Monday, May 28, 2012

My Pencil Box is Red

By early August we had actually made it to Patzcuaro, and what became immediately evident to me was how little Spanish I spoke. This would not have been such a surprise were it not for the fact that I had been studying religiously for two years prior to leaving Vancouver.

When we first arrived here we spent endless hours walking the streets, exploring the markets and listening to the people. I was confounded by the fact that I could not understand a single word anyone was saying. In retrospect, when I see myself standing in the street taking this in, the term "deer in the headlights" comes to mind. There are a number of reasons that I found myself in this situation, not the least of which, is the inane things they teach you in Spanish classes. It came to me in a blinding flash that I was surrounded by hundreds of people who did not give a crap that my pencil box was, indeed, red.

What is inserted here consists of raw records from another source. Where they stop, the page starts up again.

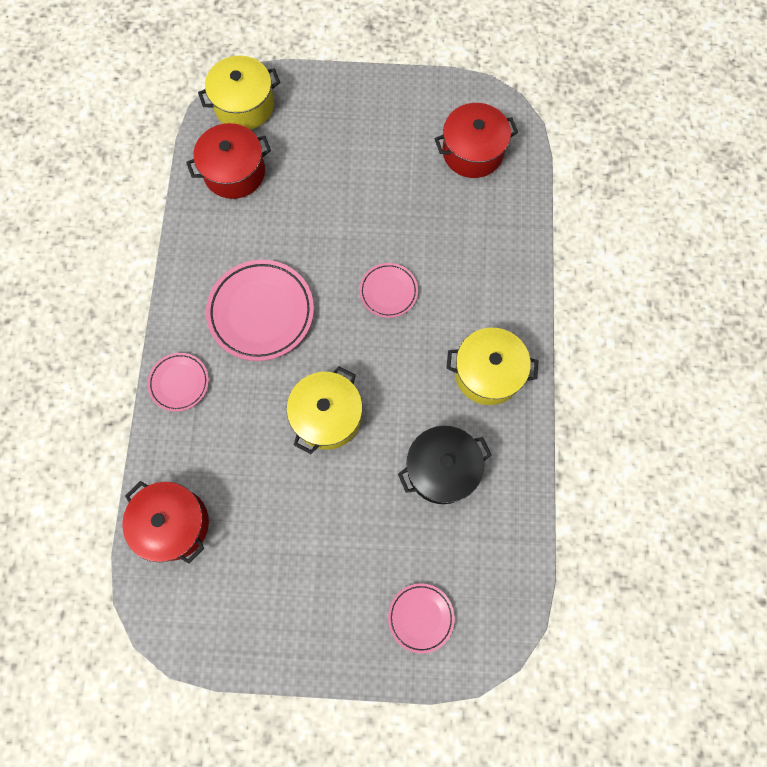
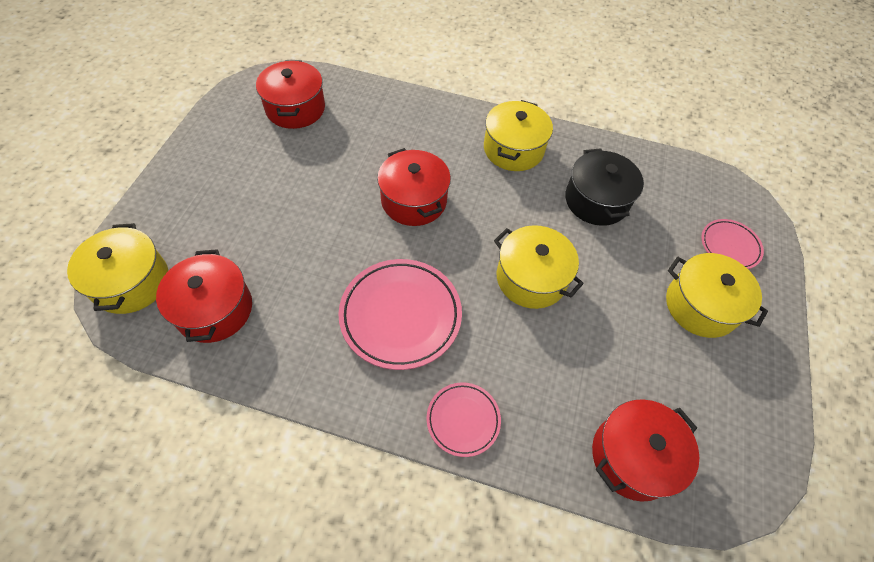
camera: 80 degrees left, 15 degrees down
pink plate [359,263,418,318] -> red pot [377,148,451,226]
none -> yellow pot [666,253,768,338]

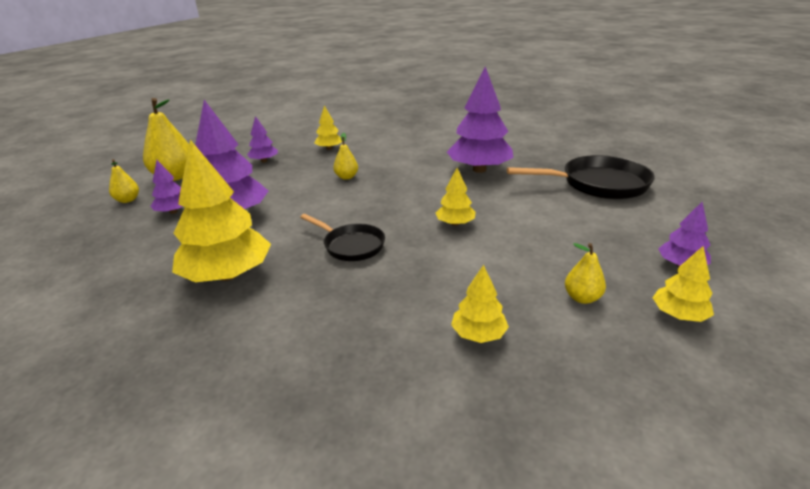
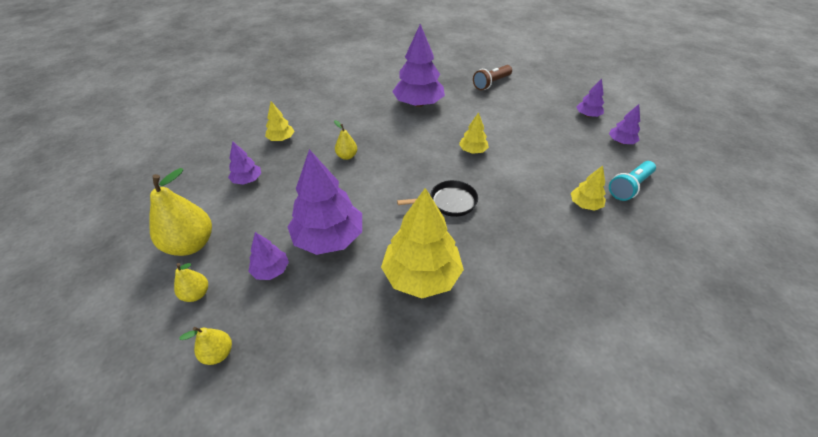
camera: 50 degrees left, 15 degrees up
black pan [507,155,655,199] -> brown flashlight [473,65,512,90]
yellow pear [565,243,606,304] -> yellow pear moved to [179,327,232,365]
yellow tree [652,246,714,322] -> purple tree [609,104,640,144]
none -> turquoise flashlight [609,161,656,201]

In Vancouver when I had learned enough Spanish to begin stringing sentences together I was so delighted that it didn't really occur to me that I was unlikely to use most of the content I had learned in an actual conversation. Alright, I admit to using a certain amount of hyperbole here. When I arrived in Mexico I did have enough of the fundamentals to ask the questions for things I needed to know. I simply couldn't understand the answers. This was a totally unexpected conundrum, and I guess it had also not occurred to me that everyone would not speak as slowly and clearly as my instructors, both in the classroom and on CD, had done.When confronted with rapid-fire Spanish spoken with slang and numerous different accents I was completely daunted and feared for ever actually being able to understand people here.

OMG They Talk So Fast

I have been enamored of Mexico for over 20 years and now that I was finally living here, the fact that I was  unable to interact with the people around me was devastating. However, it was those same kind and patient people who  taught me that there are many ways to communicate. I found their patience and good natured teasing with my limited Spanish and their willingness to share and teach incredibly heartwarming. I began to relax and remember why I had come here in the first place. The language would come eventually.


  1. Ah, "the green fountain pen is stuck in the baked chicken" syndrome. I know it too well.

  2. I think all of us learning a new language do!

  3. Shannon, How is your Spanish now? I know you and Todd go off the beaten path quite a bit....

    PS added you to my blogroll...

  4. About this time last year, I stopped at Mega here in San Miguel and there was a nice couple sitting on an ATV next to my truck. He struck up a conversation as I went past and we chatted for about 15 minutes. Afterward it occurred to me that I had had an entire conversation in Spanish without thinking about it or grasping for words. I'm far from fluent but definitely much improved.

    Thank you for the blog roll Nancy, I will do the same with yours.

  5. I can relate to this post so much! I have been studying for several years and still can't understand the rapid fire Spanish speakers either. I am glad to know that it will improve when I actually move to SMA. Thanks for a good laugh.

  6. My pleasure. I think it will be easier if you are not immediately expecting to understand everything when you first arrive. As long as you work at it, it will all come together. When are you moving to SMA?

  7. We won't be there full time until probably 2016. We get down there a couple of times a year though. We have a lot that we will build on when we get there full time. I am soooo ready to be there now! It can't get here fast enough for me.

  8. That's great, I'm sure you'll love it. Mexico is a great place to live. If you have any questions or need any help with anything feel free to ask.